New Year Traditions

New Year Traditions

As we begin a new year, it is interesting to find out how other countries and cultures celebrate it.

Romanians mark new year by donning bear costumes and furs, and dancing from house to house, in an attempt to keep evil at bay. Other jamborees include “the dance of the goat”, symbolising the death and rebirth of nature, with performers wearing a goat’s head mask covered in fur and complete with real horns.

In Stonehaven, Scotland, there is a custom of parading through the streets on New Year’s Eve while swinging blazing balls of fire around. The tradition traces its roots back to the Vikings.

St Mark’s Square in Venice is known for holding not only a big firework display over the Basin of St Mark but for something far more unusual – a mass kiss-in.

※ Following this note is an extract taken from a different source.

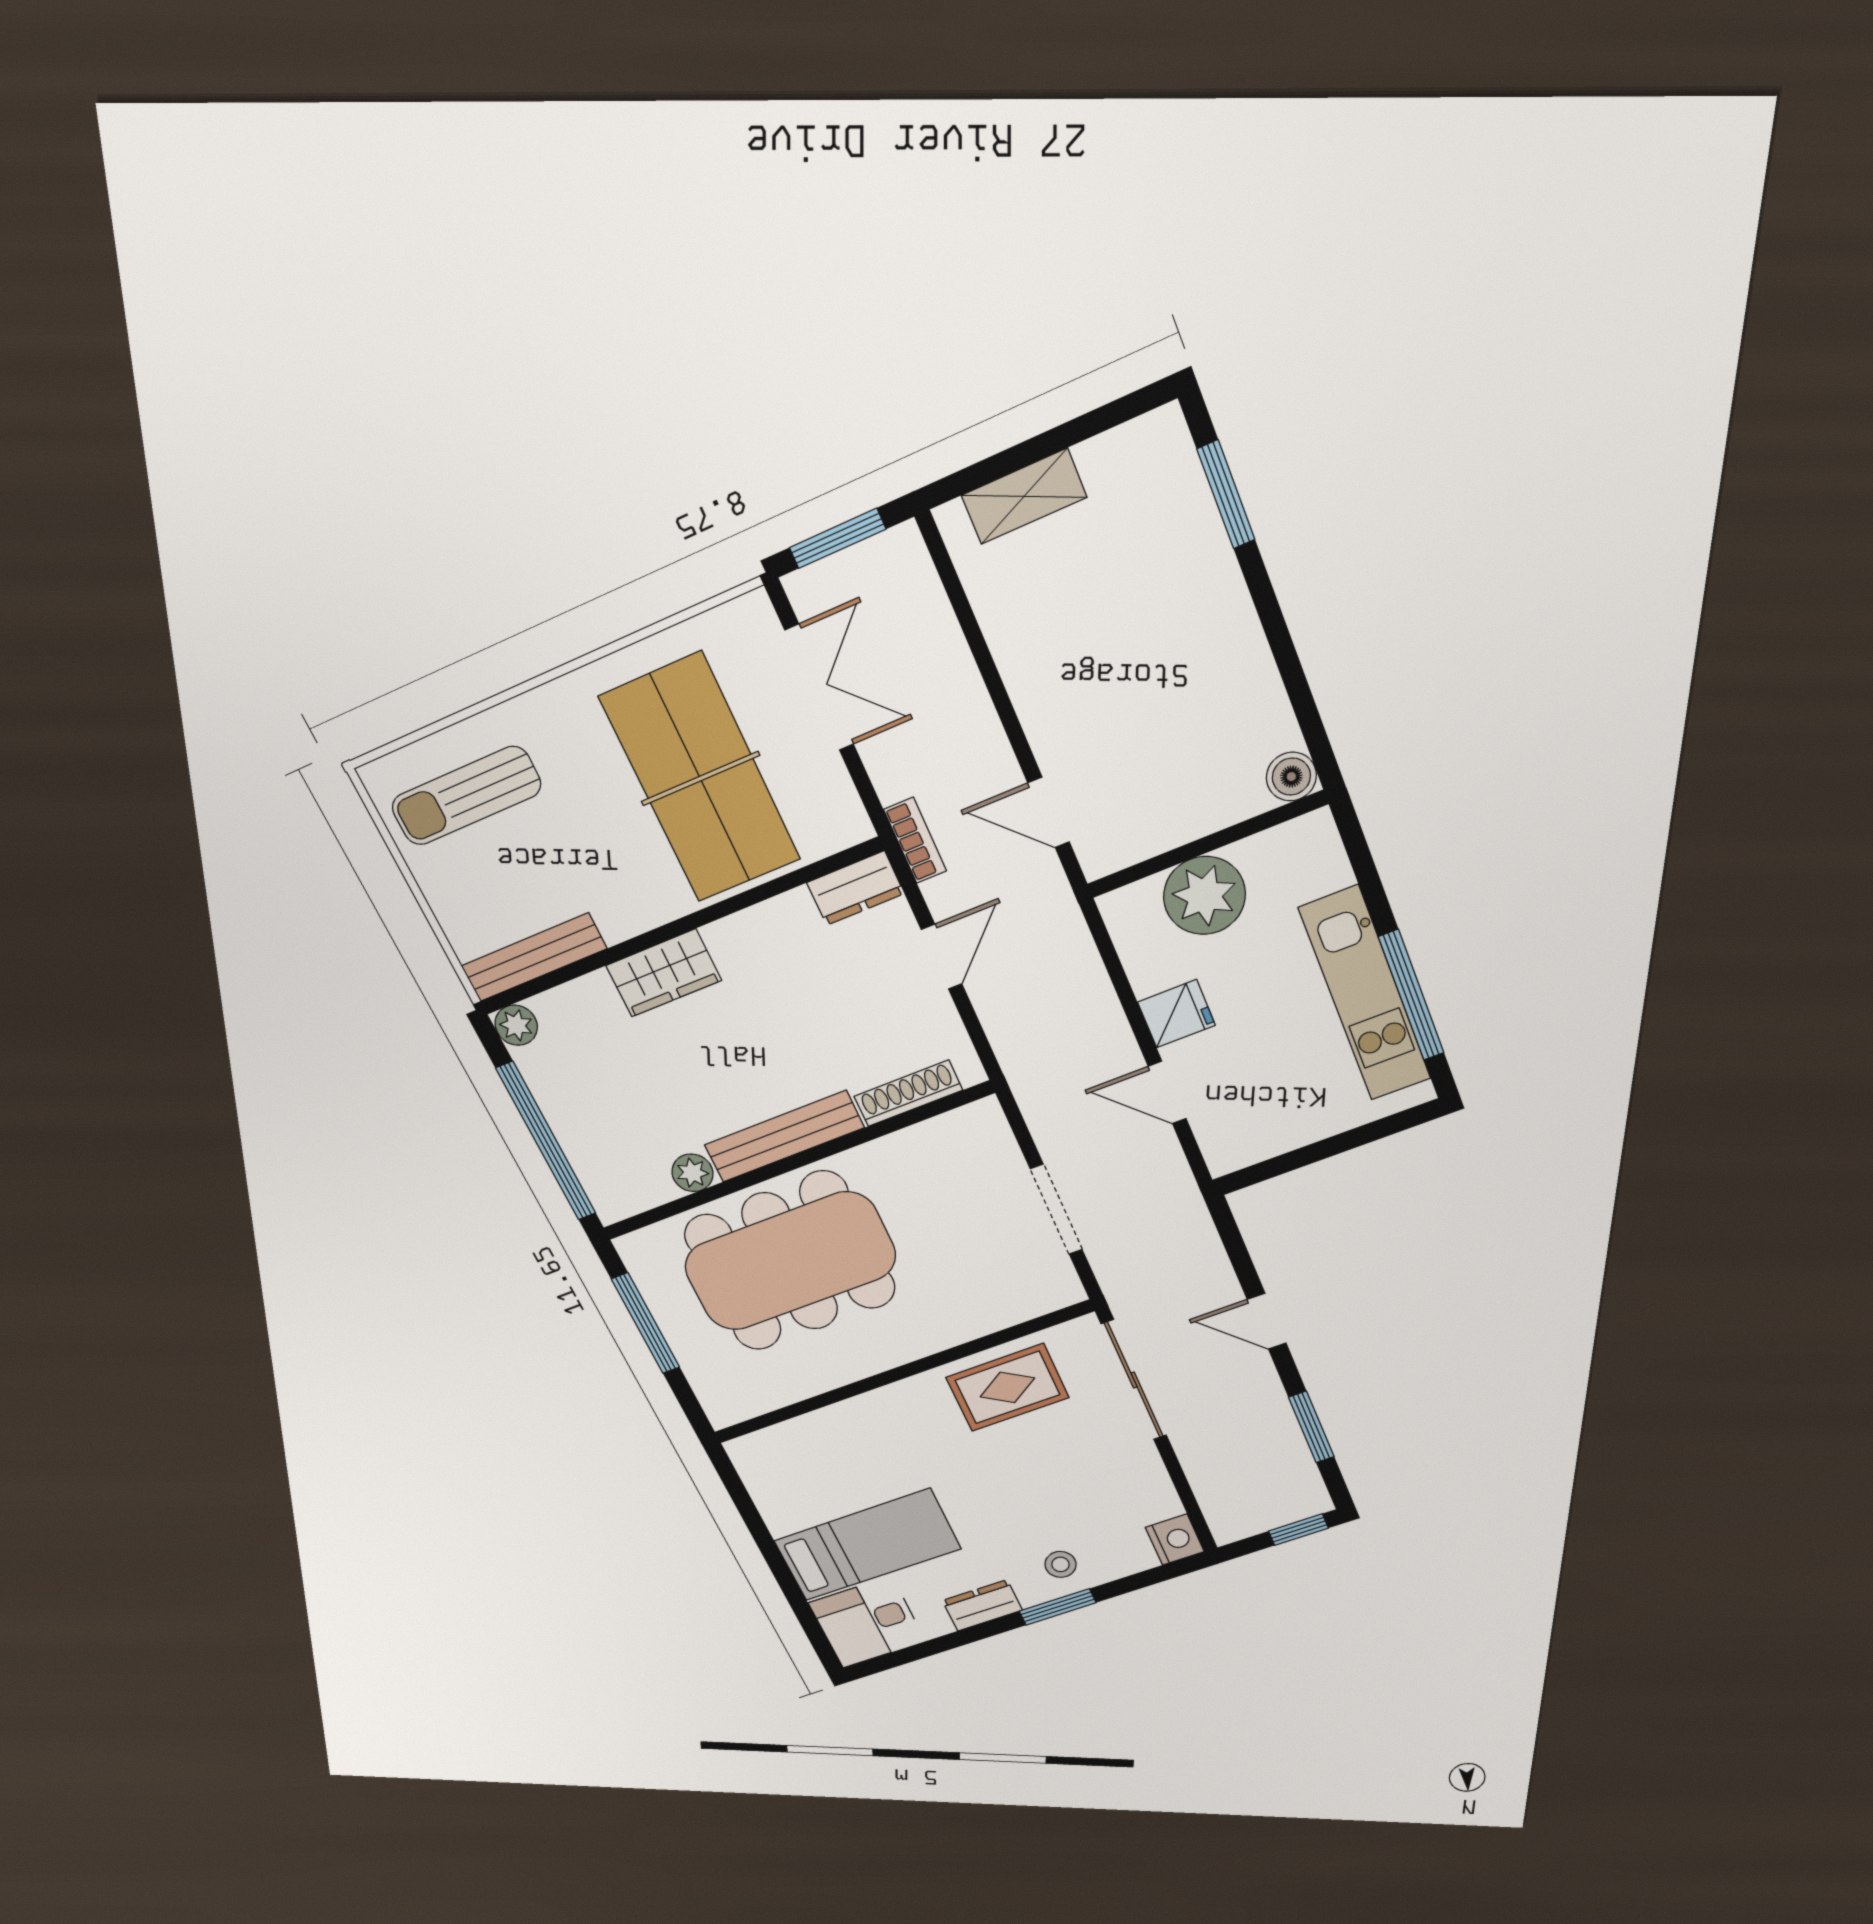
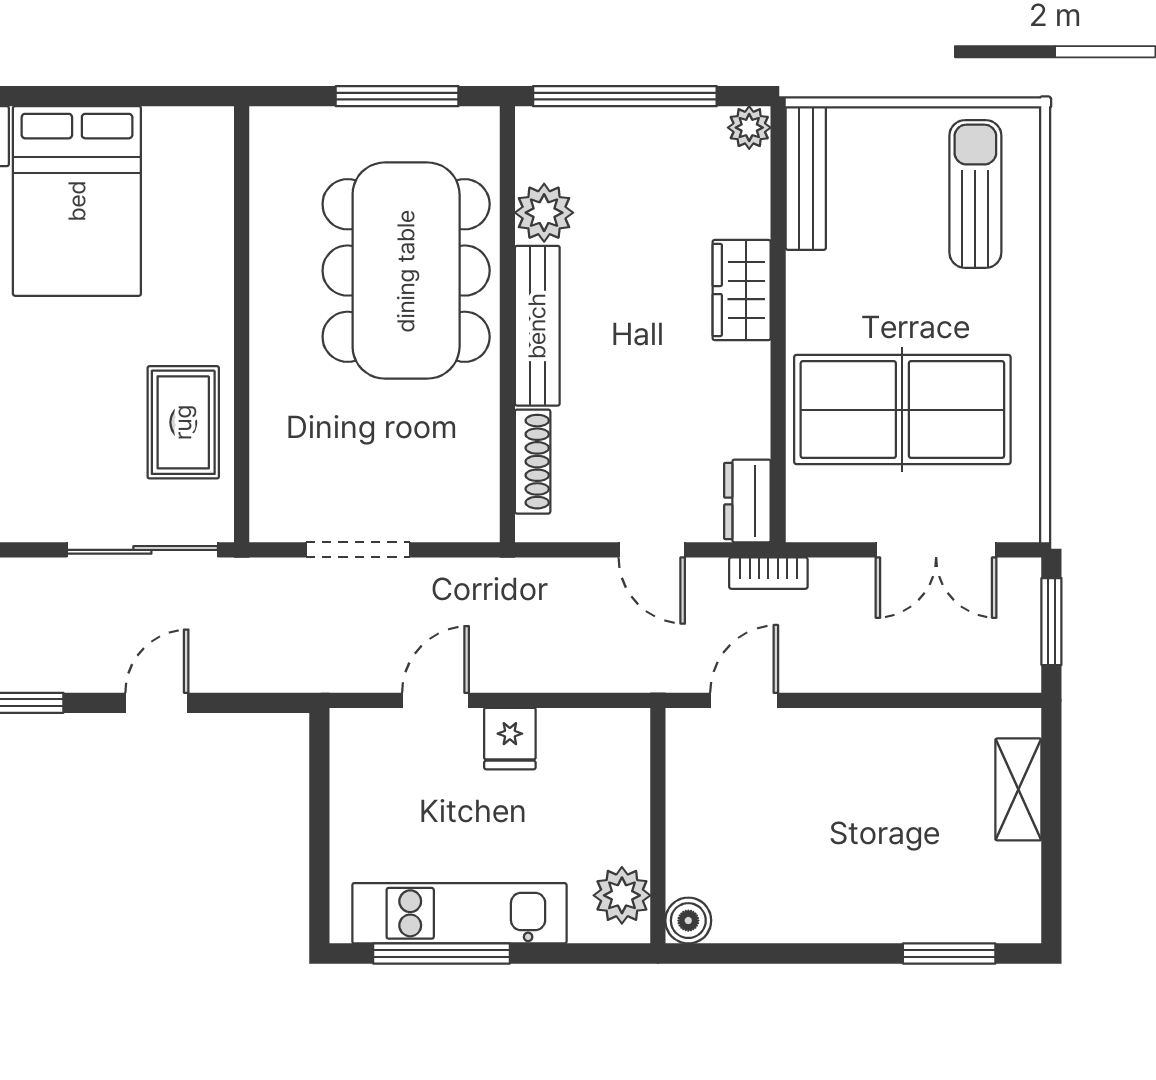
plant: (1204, 896) -> (622, 895), moved, width x0.73, depth x0.73
plant: (692, 1173) -> (544, 213), width x1.38, depth x1.38
bed: (867, 1545) -> (77, 201), width x1.50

Revellers seeing in the new year in Spain have their mouths full in a traditional attempt to stuff 12 grapes in at once – one for each chime of the clock during the countdown.

Locals in Talca, central Chile, like to see in the new year in the company of their dead relatives. Thought to have begun when a family broke in one year to be near their dead father, the town mayor now opens the graveyard after late-night mass and thousands sit surrounded by candles while classical music plays.

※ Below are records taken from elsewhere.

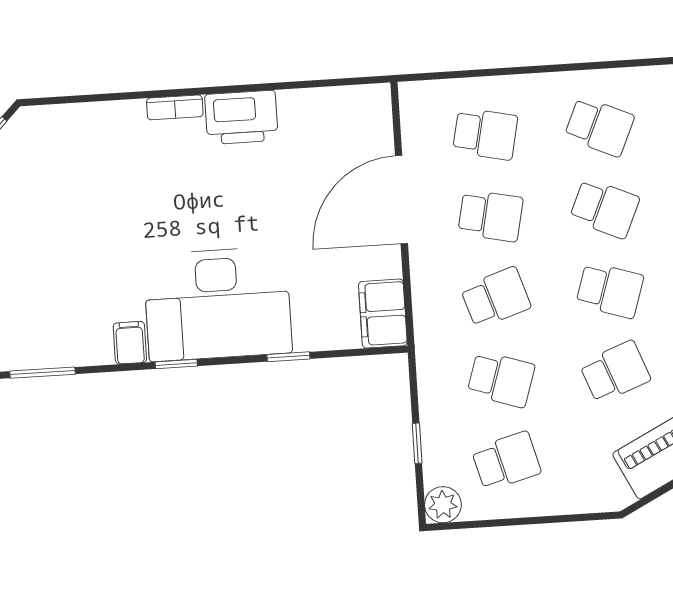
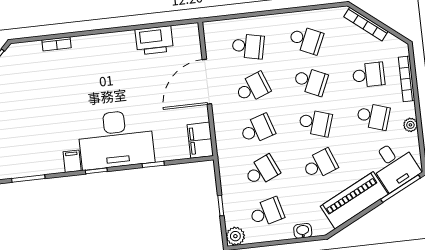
bookcase: (175, 107) -> (56, 44), moved
printer: (241, 117) -> (154, 40), moved
school desk: (490, 216) -> (253, 88), turned -33
school desk: (501, 379) -> (262, 171), turned -42
washbasin: (575, 501) -> (303, 231), added

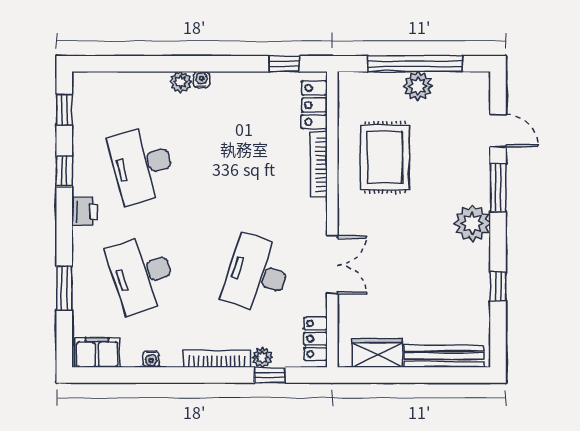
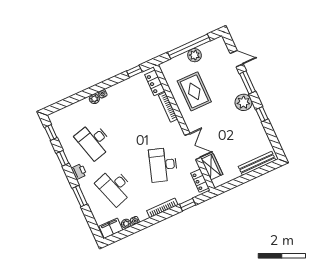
window: (498, 286) -> (262, 114), moved
window: (64, 288) -> (80, 196), moved
wardrobe: (377, 353) -> (212, 167), moved, turned 90
plant: (262, 357) -> (126, 224), moved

Food is a big aspect of New Year tradition in Hungary. A dinner of roast pork or kocsonya (cold pork aspic) on New Year’s Eve is supposed to bring a bountiful year as the pork’s rich fat symbolizes prosperity and wealth. But Hungarians avoid eating chicken and fish on New Year’s Eve and Day – winged fowl are supposed to symbolise luck flying away, and fish suggest luck swimming away.

The big New Year’s Eve tradition in Denmark involves smashing plates against your friends’ front doors. It’s a measure of popularity to find a heap of broken china on the doorstep at midnight – according to the tradition, this brings good luck, so the more smashed plates, the more you’ll get. It’s also tradition to jump off a chair at the stroke of midnight – symbolising the leap into the New Year.

Do you have any unusual New Year traditions to share?